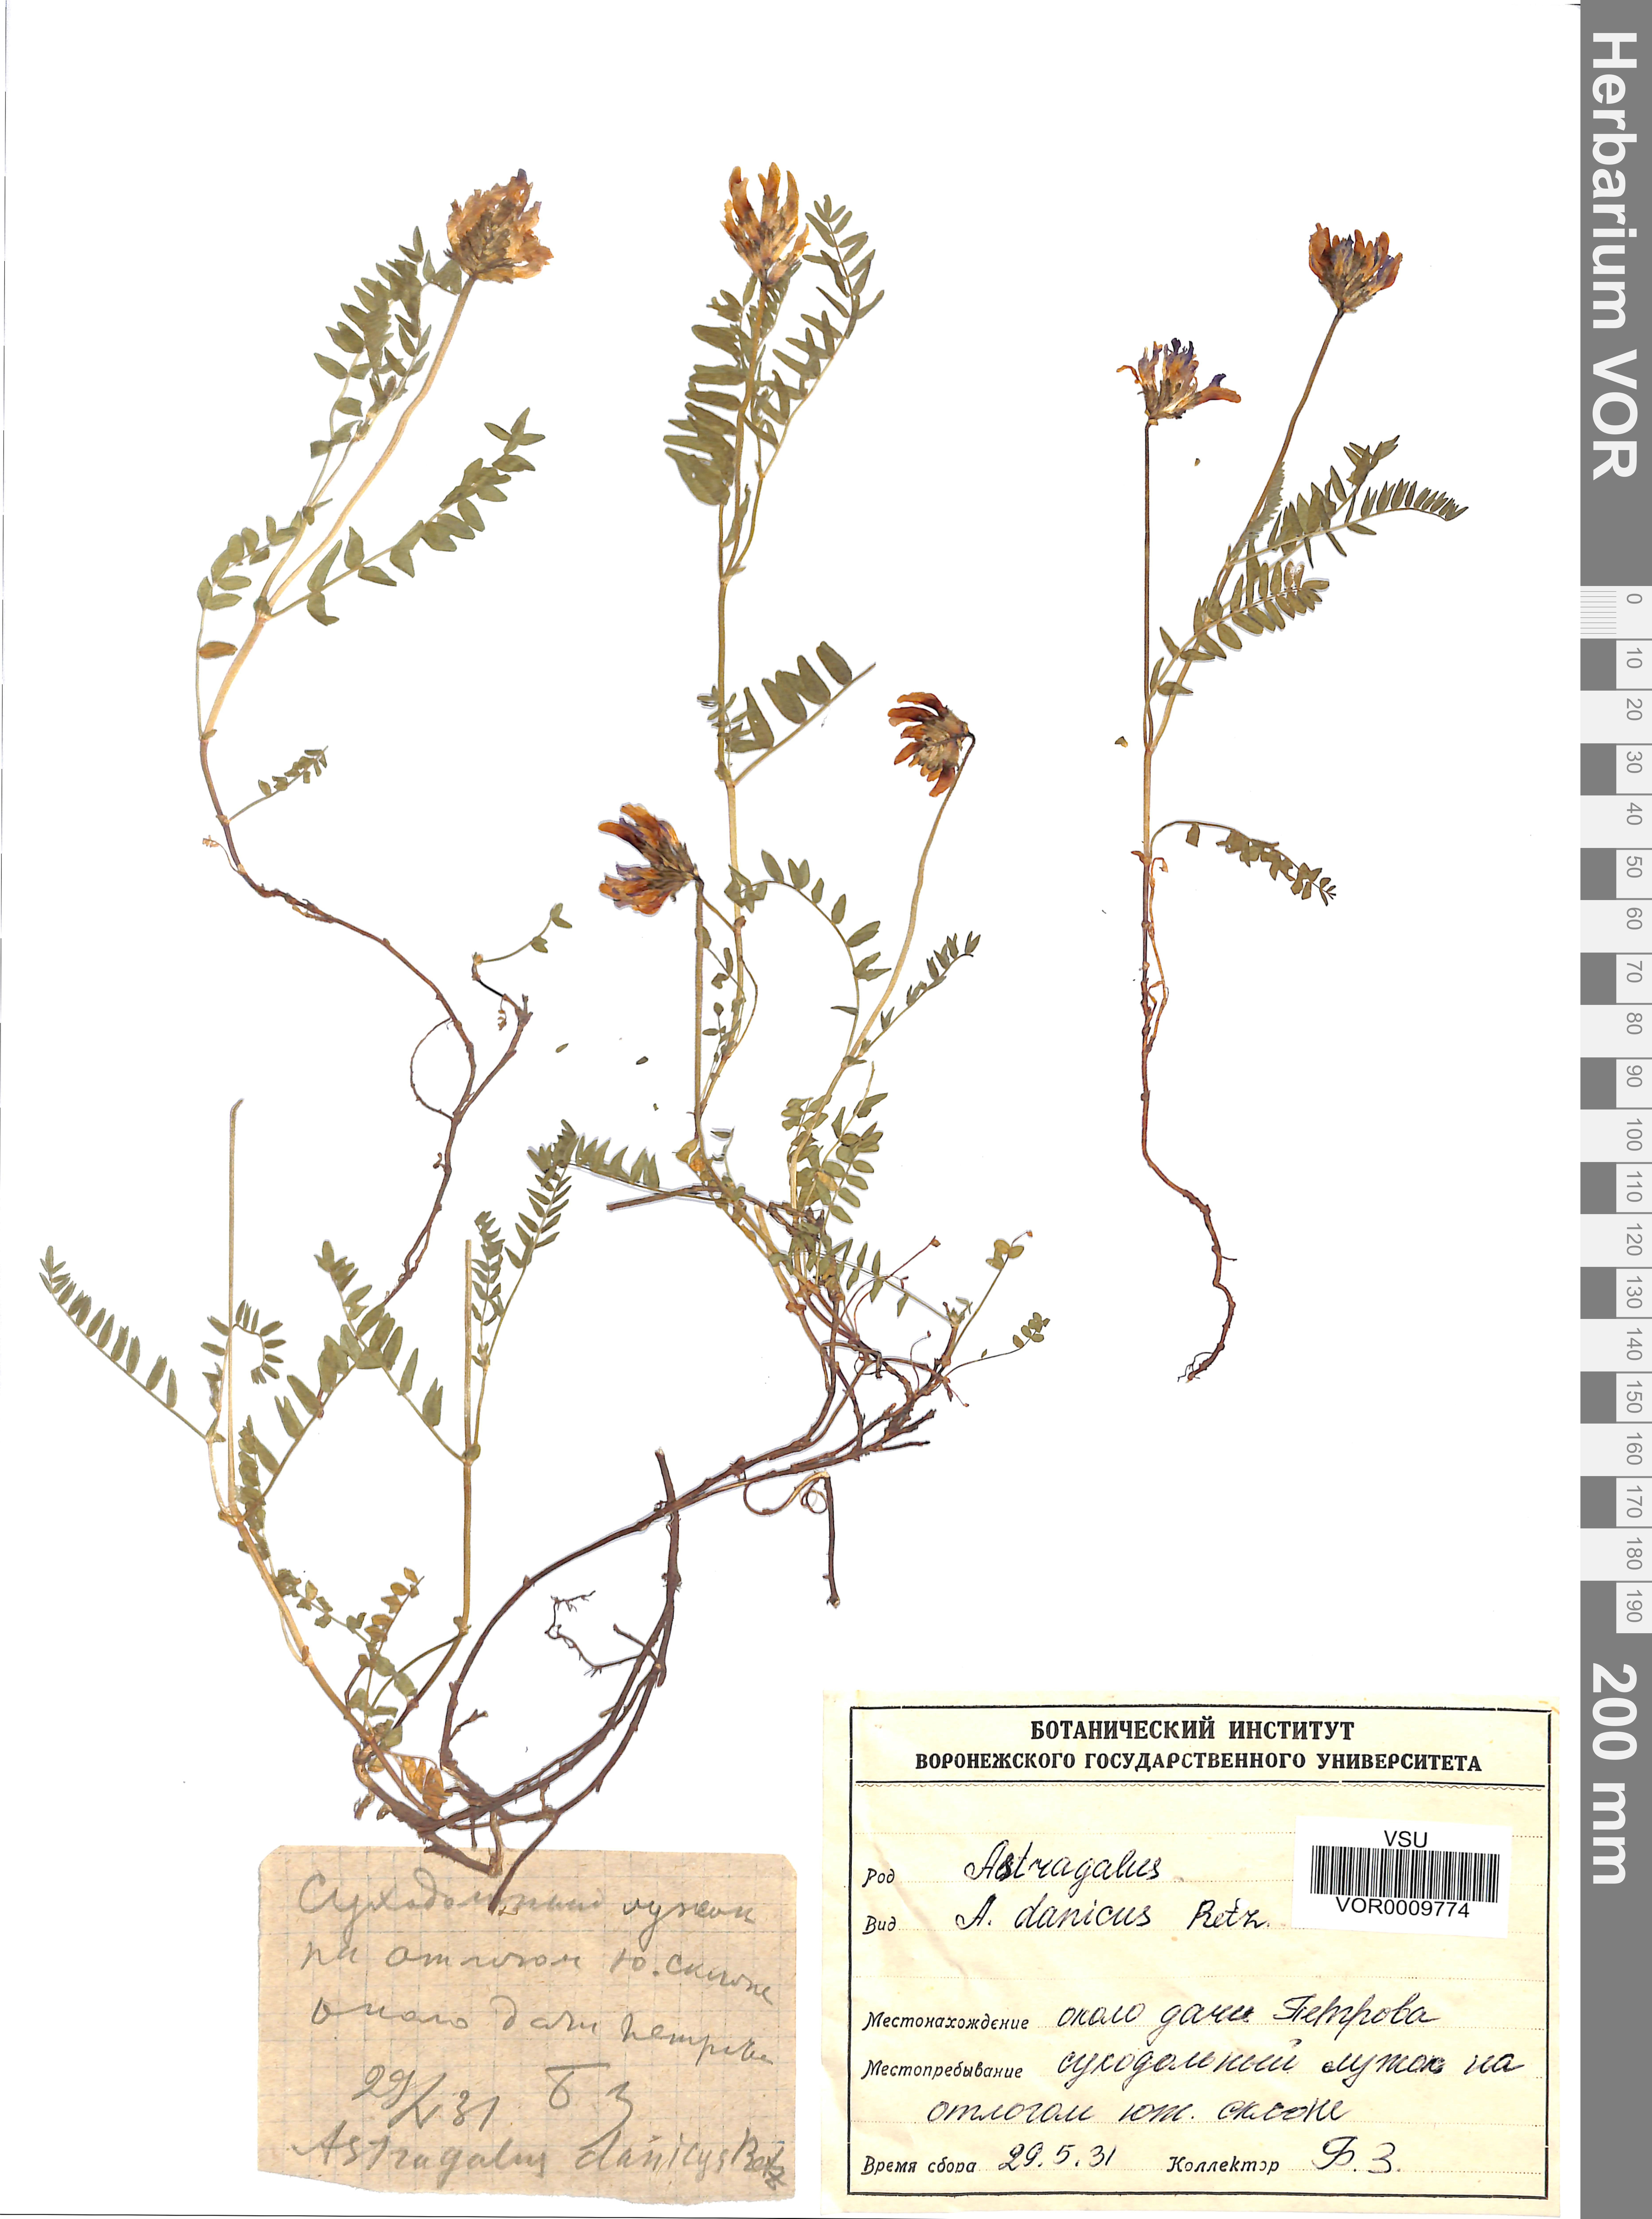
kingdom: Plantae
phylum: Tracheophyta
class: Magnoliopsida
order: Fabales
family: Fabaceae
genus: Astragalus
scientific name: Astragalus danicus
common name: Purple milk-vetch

THE TASK:
Copy out every line of text from the records above, word for word, and leave out the pictures.

RESULT:
kingdom: Plantae
phylum: Tracheophyta
class: Magnoliopsida
order: Fabales
family: Fabaceae
genus: Astragalus
scientific name: Astragalus danicus
common name: Purple milk-vetch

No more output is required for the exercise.